**ПОКАЗАННЫЙ ТЕКСТ:**
┄┄┄┄┄┄

Страданиями он ‘оградил’ свою душу от ‘пошлой суеты земного бытия’… Только там, где ‘что ни миг, то боль, где, что ни шаг, то зло’ — он чувствует прилив жизненной энергии, только там его посещает творческий экстаз,
Он жаждет ‘нечеловечески великого страдания’, того самого страдания, которое носит в своей груди отшельник Заратустра… Страдания придают, по мнению Надсона, особенно высокую ценность жизни. Перенесший страдания, по его мнению, именно ‘открывает жизнь, как совершенно новое, находит в ней своеобразную прелесть. Надсон любит описывать радости этой’ ново-открытой жизни’.
Он рисует часто картины грозы — символ ‘великих’ страданий — и картины жизни, освеженной ‘грозой’, — говорит о том, как oсoбенно ‘хорош покой остынувшей природы, когда гроза сойдет с померкнувших небес’, как после грозы оживают цветы… ‘влажно дышут воды, как зелен и душист залитый солнцем лес!..’
Он постоянно стремится сойтись ‘лицом к липу с грозой’… Он постоянно восторгается величественной красотой ‘грозы’.*
* См., напр., стихотв.: ‘Чу, кричит, буревестник’.
Он признает страдание необходимейшим условием прогресса. Отсутствие страданий приведет, по его мнению, к застою. Полное избавление от страданий будет, по его мнению, знаменовать не торжество человечества, а, напротив, ‘конец’ человечества.
Когда мир ‘зацветет бессмертною весной’, когда глубь небес ‘загорит бессмертным днем’ и грозы не будут дерзновенно пролетать над землей, возмущая торжество дня рокочущим громом, когда, одним словом, воплотится ‘заветный идеал и на смену вечности мученья вечный рай счастливцам’ просияет, — тогда человек, по мнению Надсона, очутится в безвыходном положении. Он не будет в состоянии наслаждаться дарами завоеванного счастья и покоя.

┄┄┄┄┄┄

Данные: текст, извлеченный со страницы
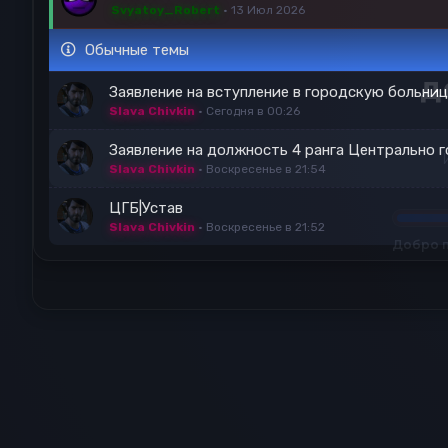
Svyatoy_Robert
13 Июл 2026
Обычные темы
Заявление на вступление в городскую больниц
Slava Chivkin
Сегодня в 00:26
Заявление на должность 4 ранга Центрально 
Slava Chivkin
Воскресенье в 21:54
ЦГБ|Устав
Slava Chivkin
Воскресенье в 21:52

┄┄┄┄┄┄

**ЦЕЛЬ ЗАДАНИЯ:** Продолжите текст о страдании в поэзии Надсона, начиная сразу после его последнего предложения. Для работы с текстом эти данные не понадобятся.

**ПОЛЕ ОТВЕТА:**
Рисуя образ этого человека ‘будущего’, поэт обращается к нему со следующими словами:
Твой покой не возмутит заботы,
Ты не раб, — ты властелин судьбы:
Или вновь ты захотел работы,
Слез и жертв, страданья и борьбы?
Или все,к чему ты шел тревожно,
Шел путем лишений и скорбен,
Стало вдруг и жалко и ничтожно
Роковой бесцельностью своей?..
В царстве ‘всемирного счастья’ больное человеческое сердце должно, по убеждению Надсона, заглохнуть без горя, как ‘нива без гроз’: оно не отдаст за блаженство покоя’ креста ‘благодатных ‘страданий, оно затоскует о ‘доле борца’, оно уподобится узнику, который успел привыкнуть к неволе и, будучи выпущен из ‘мрачной темницы’, тоскует об этой темнице.
И Надсон, подобно Ницше, с негодованием отвергает идеал ‘всемирного счастья’.
Сколько подвигов мысли, и мук, и трудов,
И итог этих трудных, рабочих веков, —
Пир животного, сытого чувства!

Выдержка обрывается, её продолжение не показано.